(WHAT THE EXERCISE ASKS) Could you edit the data from its first line up to and including the line with "164L107 173L116 167L66", writing those lines out again with every "crop field" changed to "farm plot" and everything else left as it is?

(Outline data)
-- START --
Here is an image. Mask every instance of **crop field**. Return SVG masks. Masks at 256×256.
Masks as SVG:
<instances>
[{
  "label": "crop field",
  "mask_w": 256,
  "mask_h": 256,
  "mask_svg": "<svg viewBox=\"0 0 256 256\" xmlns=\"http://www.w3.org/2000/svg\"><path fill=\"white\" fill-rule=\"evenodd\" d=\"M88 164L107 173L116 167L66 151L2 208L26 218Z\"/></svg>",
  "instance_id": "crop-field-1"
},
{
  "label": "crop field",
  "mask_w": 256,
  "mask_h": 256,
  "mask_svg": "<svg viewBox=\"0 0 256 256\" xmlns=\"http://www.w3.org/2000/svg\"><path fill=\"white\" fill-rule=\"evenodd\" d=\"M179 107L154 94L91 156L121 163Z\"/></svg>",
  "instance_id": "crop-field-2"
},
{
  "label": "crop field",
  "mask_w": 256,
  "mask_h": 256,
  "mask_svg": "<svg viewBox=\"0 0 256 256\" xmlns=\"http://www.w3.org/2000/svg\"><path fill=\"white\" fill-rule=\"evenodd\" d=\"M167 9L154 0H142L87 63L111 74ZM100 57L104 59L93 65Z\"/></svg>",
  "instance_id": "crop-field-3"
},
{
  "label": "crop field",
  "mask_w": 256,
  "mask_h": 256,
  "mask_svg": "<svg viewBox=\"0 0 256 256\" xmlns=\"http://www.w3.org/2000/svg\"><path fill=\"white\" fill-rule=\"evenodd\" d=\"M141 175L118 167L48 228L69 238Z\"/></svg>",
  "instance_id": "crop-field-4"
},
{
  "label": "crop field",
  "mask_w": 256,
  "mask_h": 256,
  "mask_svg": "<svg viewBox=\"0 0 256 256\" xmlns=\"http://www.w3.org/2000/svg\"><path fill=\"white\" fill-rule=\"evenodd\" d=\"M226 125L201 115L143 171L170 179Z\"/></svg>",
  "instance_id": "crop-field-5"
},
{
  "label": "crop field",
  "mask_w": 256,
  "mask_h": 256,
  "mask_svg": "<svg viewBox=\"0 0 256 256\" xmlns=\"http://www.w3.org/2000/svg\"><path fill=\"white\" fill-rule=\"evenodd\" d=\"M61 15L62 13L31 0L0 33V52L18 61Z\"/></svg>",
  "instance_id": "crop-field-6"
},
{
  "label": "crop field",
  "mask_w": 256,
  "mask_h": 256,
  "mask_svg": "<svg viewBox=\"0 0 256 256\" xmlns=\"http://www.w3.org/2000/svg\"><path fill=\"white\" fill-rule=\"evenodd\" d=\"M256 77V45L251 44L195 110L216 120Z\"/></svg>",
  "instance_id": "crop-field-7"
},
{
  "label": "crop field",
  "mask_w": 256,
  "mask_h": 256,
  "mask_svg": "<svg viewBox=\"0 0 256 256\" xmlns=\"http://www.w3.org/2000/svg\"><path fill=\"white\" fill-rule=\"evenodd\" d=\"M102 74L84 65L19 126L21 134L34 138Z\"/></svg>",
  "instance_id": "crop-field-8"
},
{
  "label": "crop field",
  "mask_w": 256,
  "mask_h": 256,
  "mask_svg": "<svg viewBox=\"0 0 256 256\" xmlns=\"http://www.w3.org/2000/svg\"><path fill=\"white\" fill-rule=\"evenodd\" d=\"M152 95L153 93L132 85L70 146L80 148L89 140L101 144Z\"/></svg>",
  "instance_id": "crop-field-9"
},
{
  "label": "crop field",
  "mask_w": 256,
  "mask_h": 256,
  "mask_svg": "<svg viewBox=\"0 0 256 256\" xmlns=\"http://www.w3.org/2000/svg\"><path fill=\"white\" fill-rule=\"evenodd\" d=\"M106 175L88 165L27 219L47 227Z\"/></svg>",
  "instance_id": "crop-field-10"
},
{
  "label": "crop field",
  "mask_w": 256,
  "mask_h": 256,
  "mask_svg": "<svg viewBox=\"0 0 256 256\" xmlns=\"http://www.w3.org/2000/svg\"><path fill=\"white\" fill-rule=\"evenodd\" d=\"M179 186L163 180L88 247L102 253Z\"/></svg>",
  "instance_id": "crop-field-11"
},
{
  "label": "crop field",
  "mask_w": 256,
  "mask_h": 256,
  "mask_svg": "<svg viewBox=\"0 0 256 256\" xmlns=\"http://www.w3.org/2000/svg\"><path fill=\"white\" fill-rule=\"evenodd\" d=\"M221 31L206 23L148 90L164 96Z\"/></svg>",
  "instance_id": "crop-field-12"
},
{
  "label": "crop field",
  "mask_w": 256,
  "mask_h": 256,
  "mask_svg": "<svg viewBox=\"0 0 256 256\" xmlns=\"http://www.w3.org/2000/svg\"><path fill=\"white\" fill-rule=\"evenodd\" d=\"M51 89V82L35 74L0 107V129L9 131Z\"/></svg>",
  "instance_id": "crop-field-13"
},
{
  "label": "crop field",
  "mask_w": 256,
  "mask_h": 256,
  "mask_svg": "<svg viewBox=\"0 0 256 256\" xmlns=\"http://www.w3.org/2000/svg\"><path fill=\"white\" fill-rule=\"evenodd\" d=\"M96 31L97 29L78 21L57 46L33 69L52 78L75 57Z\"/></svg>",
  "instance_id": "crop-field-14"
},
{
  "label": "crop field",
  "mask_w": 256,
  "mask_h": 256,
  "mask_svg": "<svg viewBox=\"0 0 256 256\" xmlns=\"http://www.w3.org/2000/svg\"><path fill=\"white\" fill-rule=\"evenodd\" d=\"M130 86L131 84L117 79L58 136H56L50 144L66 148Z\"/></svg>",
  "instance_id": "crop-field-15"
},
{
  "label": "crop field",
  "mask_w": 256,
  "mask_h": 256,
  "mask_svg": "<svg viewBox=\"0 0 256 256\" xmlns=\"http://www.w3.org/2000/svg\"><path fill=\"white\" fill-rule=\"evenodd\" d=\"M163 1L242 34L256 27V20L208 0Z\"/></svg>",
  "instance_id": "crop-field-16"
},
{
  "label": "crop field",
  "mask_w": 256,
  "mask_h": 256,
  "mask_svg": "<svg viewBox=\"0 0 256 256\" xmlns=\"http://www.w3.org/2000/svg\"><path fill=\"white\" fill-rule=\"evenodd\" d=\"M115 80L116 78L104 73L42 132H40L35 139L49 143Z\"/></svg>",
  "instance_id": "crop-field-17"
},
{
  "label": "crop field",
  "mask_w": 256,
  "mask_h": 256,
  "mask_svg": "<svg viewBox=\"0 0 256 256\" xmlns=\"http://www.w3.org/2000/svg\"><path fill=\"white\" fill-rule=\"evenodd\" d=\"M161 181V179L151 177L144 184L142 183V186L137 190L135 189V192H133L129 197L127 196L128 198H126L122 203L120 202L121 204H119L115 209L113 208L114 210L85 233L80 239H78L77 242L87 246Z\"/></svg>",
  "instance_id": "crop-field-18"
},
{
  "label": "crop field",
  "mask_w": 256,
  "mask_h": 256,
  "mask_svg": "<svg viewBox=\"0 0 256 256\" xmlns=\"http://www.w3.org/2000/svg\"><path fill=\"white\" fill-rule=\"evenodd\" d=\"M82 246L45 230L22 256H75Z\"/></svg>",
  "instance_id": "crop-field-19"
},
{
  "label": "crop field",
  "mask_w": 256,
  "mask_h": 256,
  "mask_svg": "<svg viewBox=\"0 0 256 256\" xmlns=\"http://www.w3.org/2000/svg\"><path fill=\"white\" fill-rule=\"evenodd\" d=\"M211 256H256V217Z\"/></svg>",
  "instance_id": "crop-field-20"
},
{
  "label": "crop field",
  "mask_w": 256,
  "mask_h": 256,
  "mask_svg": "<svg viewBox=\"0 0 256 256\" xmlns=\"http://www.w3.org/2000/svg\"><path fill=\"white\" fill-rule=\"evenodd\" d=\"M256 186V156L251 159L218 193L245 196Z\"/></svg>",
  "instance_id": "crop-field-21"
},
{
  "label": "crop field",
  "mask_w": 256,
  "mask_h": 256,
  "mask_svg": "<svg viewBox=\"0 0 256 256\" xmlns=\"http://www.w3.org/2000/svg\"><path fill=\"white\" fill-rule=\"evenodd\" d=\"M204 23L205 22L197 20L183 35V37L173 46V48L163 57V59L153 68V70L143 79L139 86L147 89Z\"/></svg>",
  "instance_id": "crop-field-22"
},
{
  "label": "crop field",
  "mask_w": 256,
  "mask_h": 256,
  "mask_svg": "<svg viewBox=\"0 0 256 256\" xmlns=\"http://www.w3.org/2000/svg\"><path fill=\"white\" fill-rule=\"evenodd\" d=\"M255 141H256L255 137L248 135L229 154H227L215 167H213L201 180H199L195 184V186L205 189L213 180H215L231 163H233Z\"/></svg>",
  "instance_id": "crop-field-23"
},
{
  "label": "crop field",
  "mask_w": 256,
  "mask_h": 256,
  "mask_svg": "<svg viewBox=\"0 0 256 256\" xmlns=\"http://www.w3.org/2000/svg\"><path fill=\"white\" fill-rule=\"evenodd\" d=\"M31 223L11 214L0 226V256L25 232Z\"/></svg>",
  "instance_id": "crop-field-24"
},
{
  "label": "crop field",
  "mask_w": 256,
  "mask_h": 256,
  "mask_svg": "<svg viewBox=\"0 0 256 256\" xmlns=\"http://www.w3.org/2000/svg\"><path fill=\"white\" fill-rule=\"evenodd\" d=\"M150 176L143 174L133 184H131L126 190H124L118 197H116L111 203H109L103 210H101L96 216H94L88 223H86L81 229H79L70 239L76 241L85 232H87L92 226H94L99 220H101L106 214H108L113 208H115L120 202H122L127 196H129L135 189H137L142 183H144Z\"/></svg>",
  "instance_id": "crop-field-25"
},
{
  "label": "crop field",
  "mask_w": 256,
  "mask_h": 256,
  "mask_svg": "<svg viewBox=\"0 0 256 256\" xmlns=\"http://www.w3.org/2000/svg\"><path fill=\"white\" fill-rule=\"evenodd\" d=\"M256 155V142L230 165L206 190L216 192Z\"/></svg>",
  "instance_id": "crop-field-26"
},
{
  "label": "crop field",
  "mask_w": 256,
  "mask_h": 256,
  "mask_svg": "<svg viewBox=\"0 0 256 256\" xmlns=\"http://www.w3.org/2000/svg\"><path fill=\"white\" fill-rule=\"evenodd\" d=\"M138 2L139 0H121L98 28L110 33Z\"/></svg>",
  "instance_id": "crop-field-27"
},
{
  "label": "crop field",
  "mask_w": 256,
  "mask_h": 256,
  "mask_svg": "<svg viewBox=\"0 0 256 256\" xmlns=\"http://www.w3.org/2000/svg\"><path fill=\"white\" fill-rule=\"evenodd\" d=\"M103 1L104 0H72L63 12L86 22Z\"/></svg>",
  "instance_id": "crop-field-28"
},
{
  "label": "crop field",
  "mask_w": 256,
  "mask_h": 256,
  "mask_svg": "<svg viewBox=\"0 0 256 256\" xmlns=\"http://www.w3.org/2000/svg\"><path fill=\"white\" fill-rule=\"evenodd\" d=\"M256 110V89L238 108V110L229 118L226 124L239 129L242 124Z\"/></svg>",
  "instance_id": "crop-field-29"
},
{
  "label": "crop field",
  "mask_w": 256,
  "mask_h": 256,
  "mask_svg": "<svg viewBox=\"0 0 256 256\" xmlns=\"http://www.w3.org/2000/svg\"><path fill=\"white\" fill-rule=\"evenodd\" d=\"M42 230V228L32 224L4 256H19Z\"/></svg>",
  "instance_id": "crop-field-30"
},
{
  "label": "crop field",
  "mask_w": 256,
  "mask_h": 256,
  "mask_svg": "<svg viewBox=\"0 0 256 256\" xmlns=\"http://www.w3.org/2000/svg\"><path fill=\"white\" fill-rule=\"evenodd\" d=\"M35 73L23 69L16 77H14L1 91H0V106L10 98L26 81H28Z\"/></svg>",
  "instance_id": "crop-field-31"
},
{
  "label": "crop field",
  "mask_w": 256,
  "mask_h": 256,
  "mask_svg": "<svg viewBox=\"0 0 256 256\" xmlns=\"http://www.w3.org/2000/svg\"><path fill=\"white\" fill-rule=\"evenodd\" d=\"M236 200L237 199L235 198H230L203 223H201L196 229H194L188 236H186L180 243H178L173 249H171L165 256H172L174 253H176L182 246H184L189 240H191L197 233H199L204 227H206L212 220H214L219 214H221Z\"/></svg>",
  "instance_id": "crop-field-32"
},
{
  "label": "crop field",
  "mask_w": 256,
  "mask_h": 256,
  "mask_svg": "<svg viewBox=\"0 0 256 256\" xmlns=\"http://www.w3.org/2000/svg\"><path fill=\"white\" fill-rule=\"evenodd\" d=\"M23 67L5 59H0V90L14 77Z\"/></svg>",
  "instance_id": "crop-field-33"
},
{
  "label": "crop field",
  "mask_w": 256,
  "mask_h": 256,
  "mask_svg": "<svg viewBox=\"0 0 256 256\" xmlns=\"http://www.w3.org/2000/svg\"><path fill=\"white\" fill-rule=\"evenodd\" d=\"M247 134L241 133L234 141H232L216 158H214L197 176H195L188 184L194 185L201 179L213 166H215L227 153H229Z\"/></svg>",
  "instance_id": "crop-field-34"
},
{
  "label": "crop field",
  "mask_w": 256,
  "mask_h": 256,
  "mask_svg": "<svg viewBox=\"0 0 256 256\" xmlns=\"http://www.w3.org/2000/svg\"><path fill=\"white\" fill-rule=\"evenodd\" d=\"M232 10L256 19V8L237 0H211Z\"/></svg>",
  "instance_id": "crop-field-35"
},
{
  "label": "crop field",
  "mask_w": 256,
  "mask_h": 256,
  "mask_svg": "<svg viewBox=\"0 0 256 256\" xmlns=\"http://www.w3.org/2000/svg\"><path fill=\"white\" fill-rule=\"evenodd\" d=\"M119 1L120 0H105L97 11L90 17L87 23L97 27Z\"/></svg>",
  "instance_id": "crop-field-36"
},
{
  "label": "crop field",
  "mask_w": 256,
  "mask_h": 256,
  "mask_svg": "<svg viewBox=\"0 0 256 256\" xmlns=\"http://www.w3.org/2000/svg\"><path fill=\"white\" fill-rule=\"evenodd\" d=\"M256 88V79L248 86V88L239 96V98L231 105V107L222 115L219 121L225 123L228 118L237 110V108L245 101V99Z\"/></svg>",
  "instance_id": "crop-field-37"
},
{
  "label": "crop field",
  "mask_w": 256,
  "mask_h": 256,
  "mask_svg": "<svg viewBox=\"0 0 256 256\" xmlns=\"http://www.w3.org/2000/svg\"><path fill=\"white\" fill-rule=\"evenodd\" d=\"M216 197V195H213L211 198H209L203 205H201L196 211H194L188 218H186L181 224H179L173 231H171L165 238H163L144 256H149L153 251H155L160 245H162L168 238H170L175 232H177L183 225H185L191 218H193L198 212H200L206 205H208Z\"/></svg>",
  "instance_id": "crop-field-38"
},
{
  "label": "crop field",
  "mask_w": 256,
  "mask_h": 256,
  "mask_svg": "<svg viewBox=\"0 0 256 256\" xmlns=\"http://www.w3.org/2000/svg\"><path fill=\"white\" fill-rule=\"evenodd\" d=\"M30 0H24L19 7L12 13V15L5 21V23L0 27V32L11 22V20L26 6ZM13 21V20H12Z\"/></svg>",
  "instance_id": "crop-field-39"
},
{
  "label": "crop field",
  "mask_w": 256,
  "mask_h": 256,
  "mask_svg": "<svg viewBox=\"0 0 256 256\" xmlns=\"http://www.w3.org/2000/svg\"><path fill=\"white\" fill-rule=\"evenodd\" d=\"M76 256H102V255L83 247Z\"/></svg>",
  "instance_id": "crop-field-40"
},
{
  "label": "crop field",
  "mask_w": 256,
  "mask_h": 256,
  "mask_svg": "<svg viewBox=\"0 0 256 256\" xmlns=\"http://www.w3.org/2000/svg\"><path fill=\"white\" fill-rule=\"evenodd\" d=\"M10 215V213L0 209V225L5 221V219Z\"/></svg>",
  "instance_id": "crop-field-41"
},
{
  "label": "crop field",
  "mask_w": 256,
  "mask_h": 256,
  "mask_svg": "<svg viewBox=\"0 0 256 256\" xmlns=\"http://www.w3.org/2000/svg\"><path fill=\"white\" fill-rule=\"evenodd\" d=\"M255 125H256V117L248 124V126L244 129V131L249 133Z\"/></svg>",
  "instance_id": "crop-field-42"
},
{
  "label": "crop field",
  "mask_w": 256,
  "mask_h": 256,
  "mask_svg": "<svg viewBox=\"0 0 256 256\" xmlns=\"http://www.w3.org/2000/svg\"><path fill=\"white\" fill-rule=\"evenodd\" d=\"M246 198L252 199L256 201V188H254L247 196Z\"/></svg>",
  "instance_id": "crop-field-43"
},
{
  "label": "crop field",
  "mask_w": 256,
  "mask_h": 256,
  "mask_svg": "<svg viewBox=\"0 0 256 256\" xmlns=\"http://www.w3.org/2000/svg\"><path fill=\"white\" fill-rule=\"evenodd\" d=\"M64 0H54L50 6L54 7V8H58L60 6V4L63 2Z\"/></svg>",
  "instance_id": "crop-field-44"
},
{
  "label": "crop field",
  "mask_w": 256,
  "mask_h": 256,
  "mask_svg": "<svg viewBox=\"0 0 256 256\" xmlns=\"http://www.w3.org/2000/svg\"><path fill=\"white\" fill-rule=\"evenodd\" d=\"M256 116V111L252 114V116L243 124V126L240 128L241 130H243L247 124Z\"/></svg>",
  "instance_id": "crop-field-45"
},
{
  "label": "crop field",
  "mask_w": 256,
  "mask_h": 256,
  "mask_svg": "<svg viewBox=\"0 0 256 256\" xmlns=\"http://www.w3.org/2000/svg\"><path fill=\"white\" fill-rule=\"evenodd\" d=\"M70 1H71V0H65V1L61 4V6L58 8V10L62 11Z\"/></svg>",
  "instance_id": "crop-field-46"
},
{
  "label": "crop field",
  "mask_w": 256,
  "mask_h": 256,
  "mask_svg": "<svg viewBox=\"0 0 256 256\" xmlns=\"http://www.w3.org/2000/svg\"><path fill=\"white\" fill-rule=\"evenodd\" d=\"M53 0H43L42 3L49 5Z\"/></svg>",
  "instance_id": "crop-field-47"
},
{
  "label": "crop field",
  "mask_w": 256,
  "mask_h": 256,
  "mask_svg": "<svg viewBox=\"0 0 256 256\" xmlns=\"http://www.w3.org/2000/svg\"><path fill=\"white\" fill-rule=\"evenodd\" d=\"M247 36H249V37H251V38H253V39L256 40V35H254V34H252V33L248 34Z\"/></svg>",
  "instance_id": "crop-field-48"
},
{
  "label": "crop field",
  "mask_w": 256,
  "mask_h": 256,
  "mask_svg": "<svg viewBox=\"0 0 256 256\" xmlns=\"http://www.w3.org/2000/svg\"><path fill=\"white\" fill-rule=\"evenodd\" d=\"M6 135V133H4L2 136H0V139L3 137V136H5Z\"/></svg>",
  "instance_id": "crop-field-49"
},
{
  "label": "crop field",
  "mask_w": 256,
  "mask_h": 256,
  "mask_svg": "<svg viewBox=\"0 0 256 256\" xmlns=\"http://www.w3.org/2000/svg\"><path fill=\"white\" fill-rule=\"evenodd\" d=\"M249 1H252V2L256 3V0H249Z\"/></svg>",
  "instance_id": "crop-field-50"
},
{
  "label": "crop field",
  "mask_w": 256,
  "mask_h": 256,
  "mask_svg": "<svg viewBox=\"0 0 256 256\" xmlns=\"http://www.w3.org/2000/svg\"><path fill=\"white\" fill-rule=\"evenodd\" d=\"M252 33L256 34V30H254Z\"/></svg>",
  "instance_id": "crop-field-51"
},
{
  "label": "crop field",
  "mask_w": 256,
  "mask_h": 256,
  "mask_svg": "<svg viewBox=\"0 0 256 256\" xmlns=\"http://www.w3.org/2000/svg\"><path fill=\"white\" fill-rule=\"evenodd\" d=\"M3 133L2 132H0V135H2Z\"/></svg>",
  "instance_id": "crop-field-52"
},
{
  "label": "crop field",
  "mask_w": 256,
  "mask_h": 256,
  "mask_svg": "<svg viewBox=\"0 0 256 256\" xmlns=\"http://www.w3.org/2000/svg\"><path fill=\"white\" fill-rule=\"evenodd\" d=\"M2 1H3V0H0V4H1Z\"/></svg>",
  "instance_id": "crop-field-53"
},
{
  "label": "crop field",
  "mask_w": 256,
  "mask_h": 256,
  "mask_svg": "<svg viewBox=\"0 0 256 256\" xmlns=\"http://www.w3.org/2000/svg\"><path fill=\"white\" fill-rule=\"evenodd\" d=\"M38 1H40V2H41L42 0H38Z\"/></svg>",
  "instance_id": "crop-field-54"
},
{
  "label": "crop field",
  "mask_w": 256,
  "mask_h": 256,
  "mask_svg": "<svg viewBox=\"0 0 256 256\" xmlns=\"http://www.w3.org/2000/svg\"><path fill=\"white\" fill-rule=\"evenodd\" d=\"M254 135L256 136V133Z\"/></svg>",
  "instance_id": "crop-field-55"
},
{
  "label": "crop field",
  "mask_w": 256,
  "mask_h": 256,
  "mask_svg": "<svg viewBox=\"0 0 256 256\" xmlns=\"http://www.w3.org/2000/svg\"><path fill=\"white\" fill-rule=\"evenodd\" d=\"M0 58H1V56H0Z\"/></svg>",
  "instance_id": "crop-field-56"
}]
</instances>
-- END --
(ANSWER TO THIS PROBLEM)
Here is an image. Mask every instance of **farm plot**. Return SVG masks. Masks at 256×256.
Masks as SVG:
<instances>
[{
  "label": "farm plot",
  "mask_w": 256,
  "mask_h": 256,
  "mask_svg": "<svg viewBox=\"0 0 256 256\" xmlns=\"http://www.w3.org/2000/svg\"><path fill=\"white\" fill-rule=\"evenodd\" d=\"M88 164L107 173L116 167L66 151L2 208L26 218Z\"/></svg>",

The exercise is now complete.